Data Quality Audits

Accurate data are essential to maintaining the integrity of research. In order for an integrated data system to produce the most dependable results, the governing board overseeing the IDS must establish appropriate methods for assessing the reliability and validity of data elements to maximize the utility of the information they contain. Below lists several established procedures researchers can use to evaluate the data reliability:

  • Variable-level auditing – looks for out-of-range codes or codes that may have changed over time
  • Reliability measures – variables that are scored with reliability measures such that external requestors are aware of the reliability of a given variable
  • Establishing common audit routines – helps measure the completeness of a given variable (degree of missing data), the accuracy (the proportion of valid codes), and coverage (gaps in time periods reported, or providers reporting, etc.).

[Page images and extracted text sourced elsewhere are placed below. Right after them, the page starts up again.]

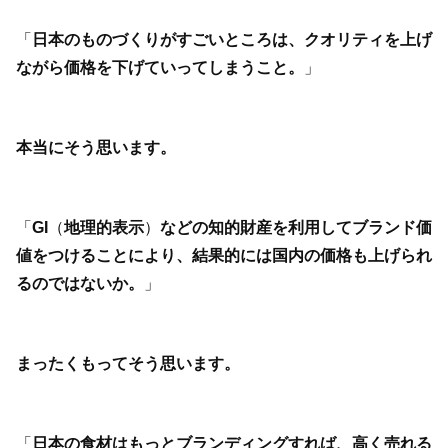
「
日本のものづくりがすごいところは、クオリティを上げ
ながら価格を下げていってしまうこと。
」
本当にそう思います。
「
GI
（
地理的表示
）
などの知的財産を利用してブランド価
値をつけることにより、結果的には国内の価格も上げられ
るのではないか。
」
まったくもってそう思います。
「
日本の食材はもっとブランディングすれば、高く売れる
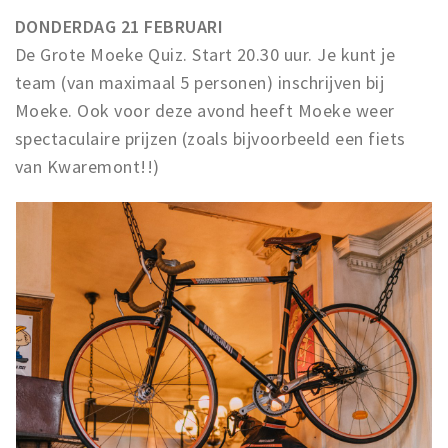
DONDERDAG 21 FEBRUARI
De Grote Moeke Quiz. Start 20.30 uur. Je kunt je
team (van maximaal 5 personen) inschrijven bij
Moeke. Ook voor deze avond heeft Moeke weer
spectaculaire prijzen (zoals bijvoorbeeld een fiets
van Kwaremont!!)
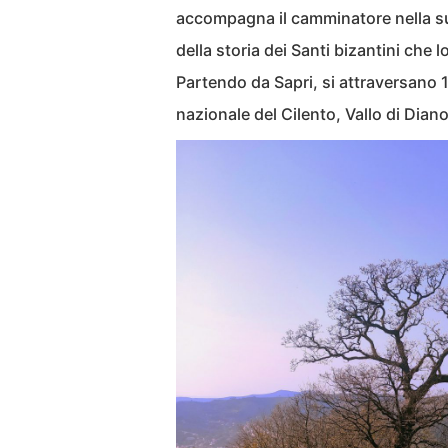
accompagna il camminatore nella su
della storia dei Santi bizantini che 
Partendo da Sapri, si attraversano 
nazionale del Cilento, Vallo di Diano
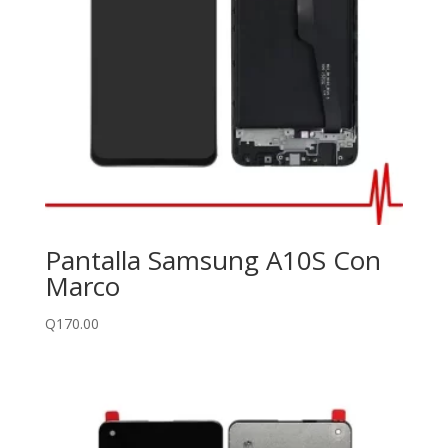
Pantalla Samsung A10S Con
Marco
Q
170.00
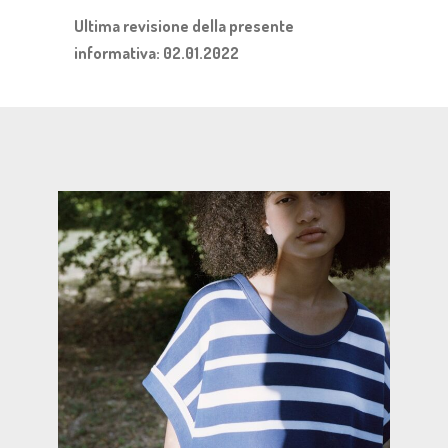
Ultima revisione della presente
informativa: 02.01.2022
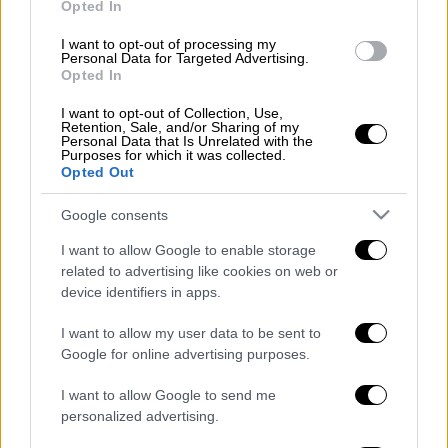
Opted In
ΔΙΑΒΑΣΤΕ ΕΠΙΣΗΣ
I want to opt-out of processing my
Personal Data for Targeted Advertising.
Κόσμος
|
15.07.2025 20:09
Opted In
Διάλογος χωρίς λύση: Η Άγκυρα
I want to opt-out of Collection, Use,
φέρνει τη «συνύπαρξη» στο Κυπριακό
Retention, Sale, and/or Sharing of my
Personal Data that Is Unrelated with the
Purposes for which it was collected.
Opted Out
Η πλειονότητα αυτών που σκοτώθηκαν
Google consents
έχασαν τη ζωή τους κοντά σε σημεία
I want to allow Google to enable storage
διανομής του
GHF
, ενώ οι 201 σκοτώθηκαν
related to advertising like cookies on web or
στις διαδρομές άλλων οχηματοπομπών με
device identifiers in apps.
ανθρωπιστική βοήθεια.
I want to allow my user data to be sent to
Google for online advertising purposes.
Το
GHF
χρησιμοποιεί ιδιωτικές
αμερικανικές εταιρίες ασφαλείας και
I want to allow Google to send me
επιμελητείας για την παράδοση προμηθειών
personalized advertising.
στη Γάζα, παρακάμπτοντας σε μεγάλο βαθμό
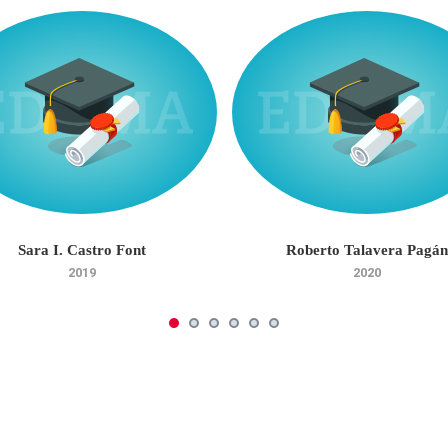
Sara I. Castro Font
Roberto Talavera Pagán
2019
2020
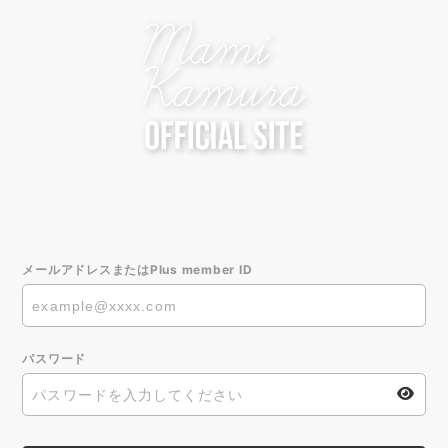
メールアドレスまたはPlus member ID
パスワード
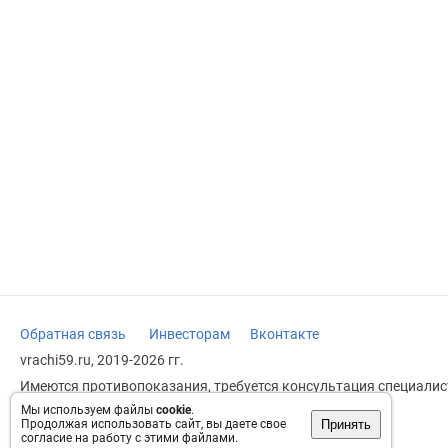
Обратная связь
Инвесторам
Вконтакте
vrachi59.ru, 2019-2026 гг.
Имеются противопоказания, требуется консультация специалист
заменяет прием врача.
Мы используем файлы
cookie
.
Принять
Продолжая использовать сайт, вы даете свое
Возрастное ограничение: 18+
согласие на работу с этими файлами.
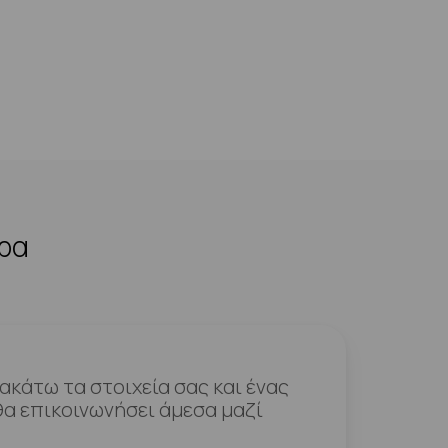
ερα
κάτω τα στοιχεία σας και ένας
α επικοινωνήσει άμεσα μαζί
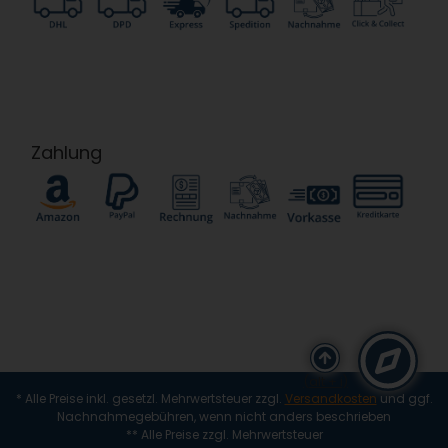
Zahlung
(alt + i)
* Alle Preise inkl. gesetzl. Mehrwertsteuer zzgl.
Versandkosten
und ggf.
Nachnahmegebühren, wenn nicht anders beschrieben
** Alle Preise zzgl. Mehrwertsteuer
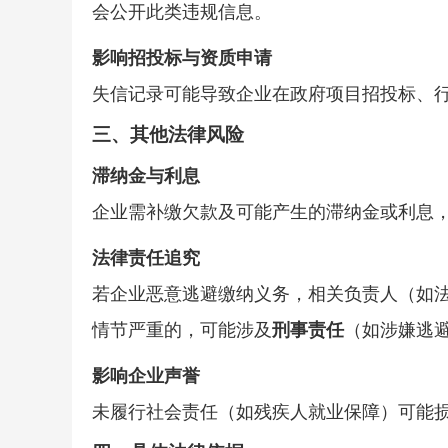
会公开此类违规信息。
影响招投标与资质申请
失信记录可能导致企业在政府项目招投标、
三、
其他法律风险
滞纳金与利息
企业需补缴欠款及可能产生的滞纳金或利息
法律责任追究
若企业恶意逃避缴纳义务，相关负责人（如
情节严重的，可能涉及
刑事责任
（如涉嫌逃
影响企业声誉
未履行社会责任（如残疾人就业保障）可能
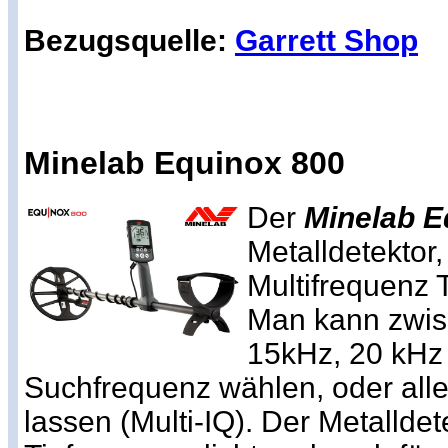
Bezugsquelle:
Garrett Shop
Minelab Equinox 800
Der
Minelab E
Metalldetektor,
Multifrequenz 
Man kann zwis
15kHz, 20 kHz 
Suchfrequenz wählen, oder alle 
lassen (Multi-IQ). Der Metalldete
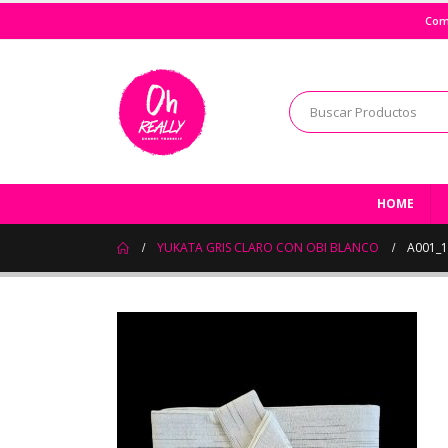
Com
HOME
YUKATA GRIS CLARO CON OBI BLANCO
A001_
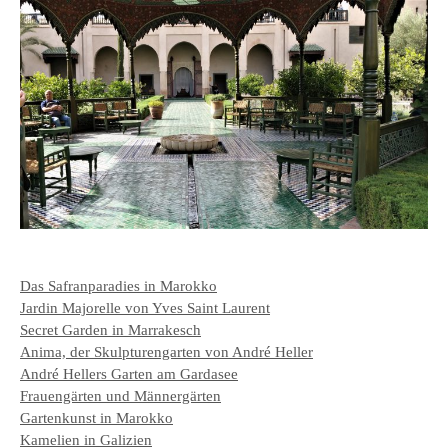
Das Safranparadies in Marokko
Jardin Majorelle von Yves Saint Laurent
Secret Garden in Marrakesch
Anima, der Skulpturengarten von André Heller
André Hellers Garten am Gardasee
Frauengärten und Männergärten
Gartenkunst in Marokko
Kamelien in Galizien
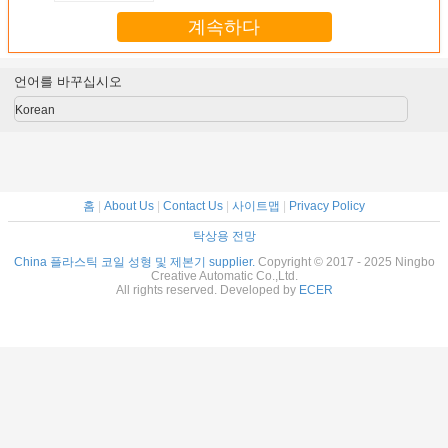
계속하다
언어를 바꾸십시오
Korean
홈
|
About Us
|
Contact Us
|
사이트맵
|
Privacy Policy
탁상용 전망
China 플라스틱 코일 성형 및 제본기 supplier.
Copyright © 2017 - 2025 Ningbo
Creative Automatic Co.,Ltd.
All rights reserved. Developed by
ECER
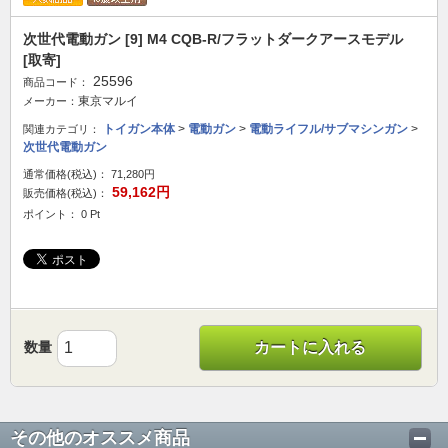
次世代電動ガン [9] M4 CQB-R/フラットダークアースモデル
[取寄]
25596
商品コード：
東京マルイ
メーカー：
トイガン本体
>
電動ガン
>
電動ライフル/サブマシンガン
>
関連カテゴリ：
次世代電動ガン
通常価格(税込)：
71,280円
59,162円
販売価格(税込)：
ポイント： 0 Pt
数量
カートに入れる
その他のオススメ商品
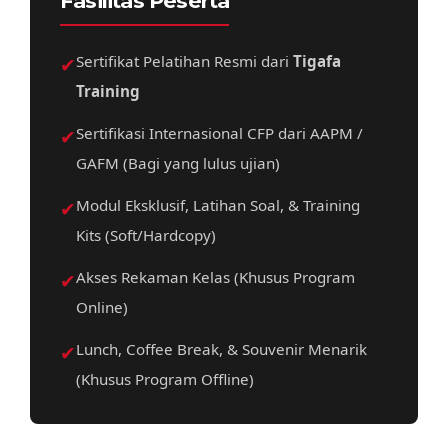
Fasilitas Peserta
✔
Sertifikat Pelatihan Resmi dari
Tigafa
Training
✔
Sertifikasi Internasional CFP dari AAPM /
GAFM (Bagi yang lulus ujian)
✔
Modul Eksklusif, Latihan Soal, & Training
Kits (Soft/Hardcopy)
✔
Akses Rekaman Kelas (Khusus Program
Online)
✔
Lunch, Coffee Break, & Souvenir Menarik
(Khusus Program Offline)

  • Reliability and validity testing are important data-auditing tasks for evaluating the scientific capacity of data to be included in the IDS. It ensures that data collected on a variable actually represent the phenomenon in question. Because reliability and validity testing can be time-consuming, it is important for IDS leadership to partner with data-sharing agencies to periodically seek funding to accomplish these important audits. When two data sources are available for a given measure (e.g., diagnosis associated with a hospitalization), the redundant data sources can be compared to assess the degree of agreement between them. This can include comparing redundant measures of the same variable from different databases, and can also include sampling charts or other documentation to compare it to the electronic records. Although time consuming, charts can be reviewed for their comparability with administrative records on a periodic basis.  Administrators may want to include data accuracy and completeness as a performance measure for service contracts with providers and other agencies as a way of improving data quality.